■ What is expected:
Reproduce, exactly and in full, the records that follow, minus any pictures.

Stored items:
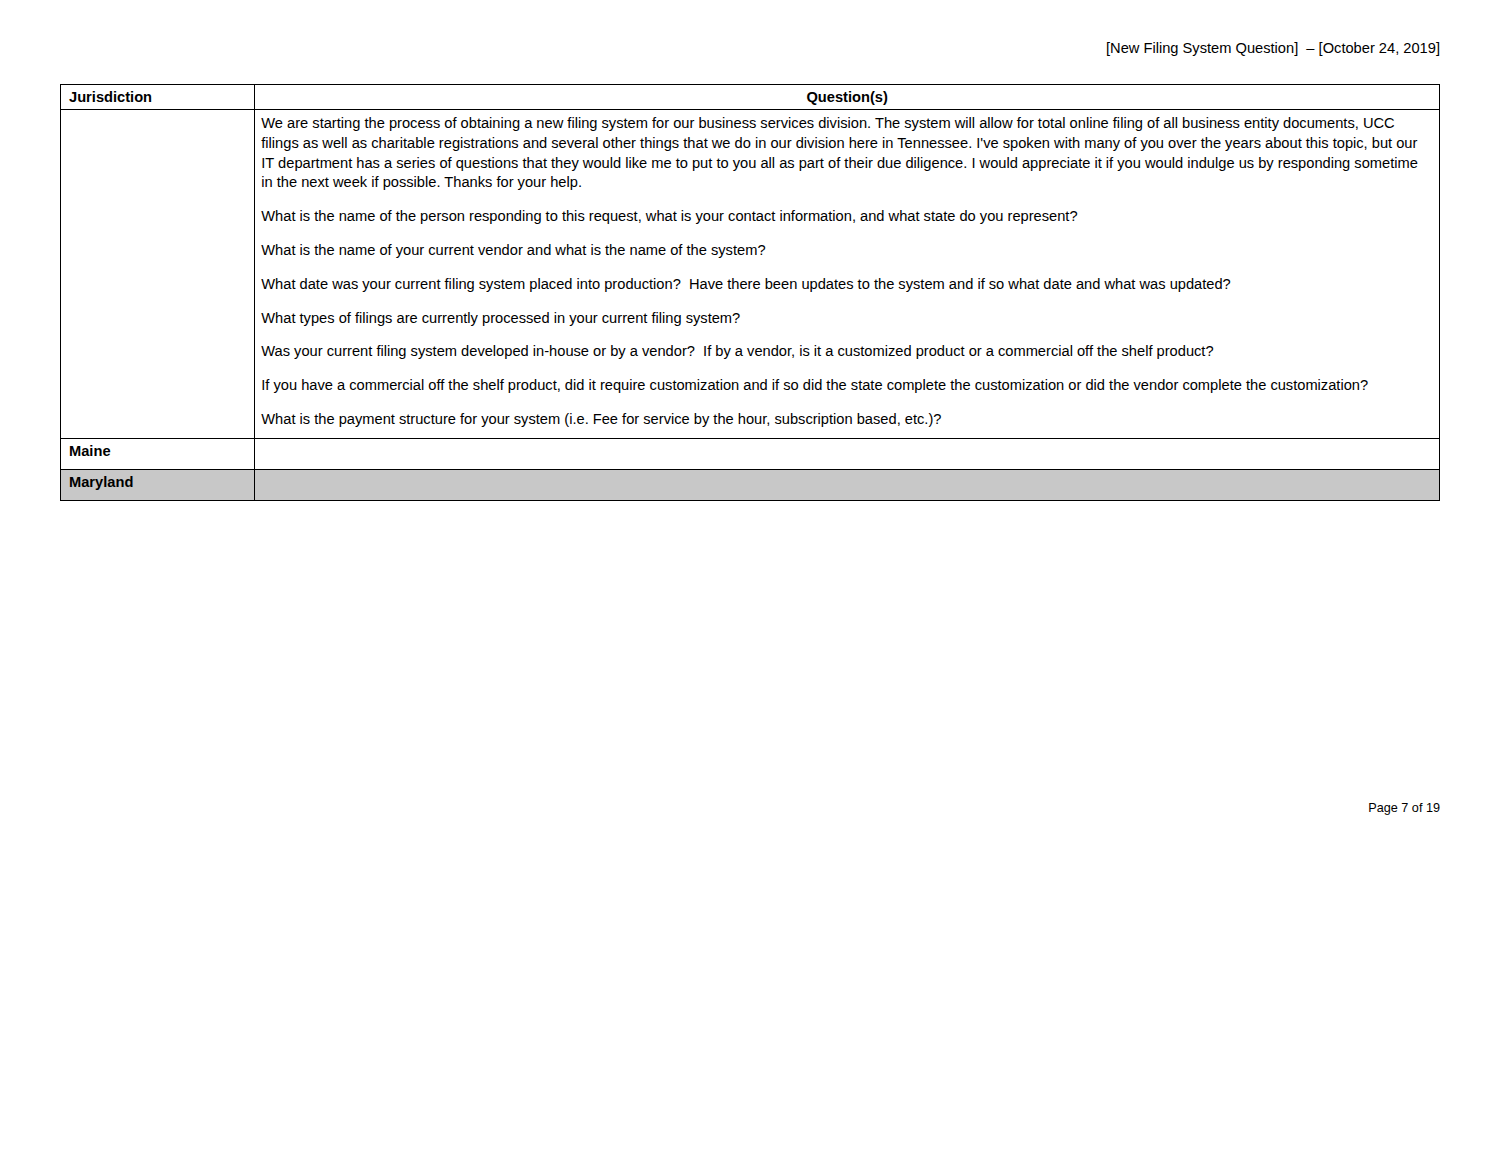[New Filing System Question] – [October 24, 2019]
| Jurisdiction | Question(s) |
| --- | --- |
| | We are starting the process of obtaining a new filing system for our business services division. The system will allow for total online filing of all business entity documents, UCC filings as well as charitable registrations and several other things that we do in our division here in Tennessee. I've spoken with many of you over the years about this topic, but our IT department has a series of questions that they would like me to put to you all as part of their due diligence. I would appreciate it if you would indulge us by responding sometime in the next week if possible. Thanks for your help. What is the name of the person responding to this request, what is your contact information, and what state do you represent? What is the name of your current vendor and what is the name of the system? What date was your current filing system placed into production? Have there been updates to the system and if so what date and what was updated? What types of filings are currently processed in your current filing system? Was your current filing system developed in-house or by a vendor? If by a vendor, is it a customized product or a commercial off the shelf product? If you have a commercial off the shelf product, did it require customization and if so did the state complete the customization or did the vendor complete the customization? What is the payment structure for your system (i.e. Fee for service by the hour, subscription based, etc.)? |
| Maine | |
| Maryland | |
Page 7 of 19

■ Response for this exercise:
[New Filing System Question] – [October 24, 2019]
| Jurisdiction | Question(s) |
| --- | --- |
| | We are starting the process of obtaining a new filing system for our business services division. The system will allow for total online filing of all business entity documents, UCC filings as well as charitable registrations and several other things that we do in our division here in Tennessee. I've spoken with many of you over the years about this topic, but our IT department has a series of questions that they would like me to put to you all as part of their due diligence. I would appreciate it if you would indulge us by responding sometime in the next week if possible. Thanks for your help. What is the name of the person responding to this request, what is your contact information, and what state do you represent? What is the name of your current vendor and what is the name of the system? What date was your current filing system placed into production? Have there been updates to the system and if so what date and what was updated? What types of filings are currently processed in your current filing system? Was your current filing system developed in-house or by a vendor? If by a vendor, is it a customized product or a commercial off the shelf product? If you have a commercial off the shelf product, did it require customization and if so did the state complete the customization or did the vendor complete the customization? What is the payment structure for your system (i.e. Fee for service by the hour, subscription based, etc.)? |
| Maine | |
| Maryland | |
Page 7 of 19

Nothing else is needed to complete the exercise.